Review: Munich

MunichMunich by Robert Harris
My rating: 4 of 5 stars

Munich is another historical thriller from Robert Harris. The setting is the Munich Conference of 1938 at which Germany, Italy, France and the United Kingdom agreed that Czechoslovakia must give up the Sudetenland to Nazi Germany. It’s an important event in the build up towards World War 2, but it’s also something that is fairly well known, and I was curious as to how the author would approach it, and what kind of story he could create with this setting.

The first part of the book a little slow, but we meet two diplomats, one British and one German, who were friends at Oxford. We follow their stories in parallel as the crisis unfolds and eventually they meet again in Munich where each is a junior staff member of his respective delegation. There’s not much more that I can say without getting into spoilers.

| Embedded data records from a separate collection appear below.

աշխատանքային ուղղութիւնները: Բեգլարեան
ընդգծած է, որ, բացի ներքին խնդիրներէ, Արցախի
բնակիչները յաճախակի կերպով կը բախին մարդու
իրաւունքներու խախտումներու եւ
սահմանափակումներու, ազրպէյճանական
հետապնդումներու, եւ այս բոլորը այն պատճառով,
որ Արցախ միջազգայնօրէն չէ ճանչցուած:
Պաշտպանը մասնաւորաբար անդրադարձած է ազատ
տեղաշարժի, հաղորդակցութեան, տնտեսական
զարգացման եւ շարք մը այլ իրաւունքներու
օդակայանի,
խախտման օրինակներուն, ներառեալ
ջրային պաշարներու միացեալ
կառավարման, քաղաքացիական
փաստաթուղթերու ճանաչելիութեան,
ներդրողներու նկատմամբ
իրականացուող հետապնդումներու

The author has used some of the more recent historical research on Prime Minister Chamberlin. It’s always been easy, in retrospect, to condemn his policy of appeasement, but could Great Britain have gone to war in 1938 over the Sudetenland and been victorious? It’s not a simple question.

The Oster resistance group is also part of the novel. There was a plot among some officers in the German Army to arrest and depose Hitler if he tried to invade Czechoslovakia. How realistic this conspiracy was, and it’s actual chance of success are both debatable.

So with the constraints of history, he doesn’t really have a lot of room to maneuver, I think Mr. Harris has done a good job of story telling. I found the book to be a good read; yes it is a little slow in the first part of the book, but the twists and turns in the stories of the two protagonists kept me interested until the end. I recommend this book.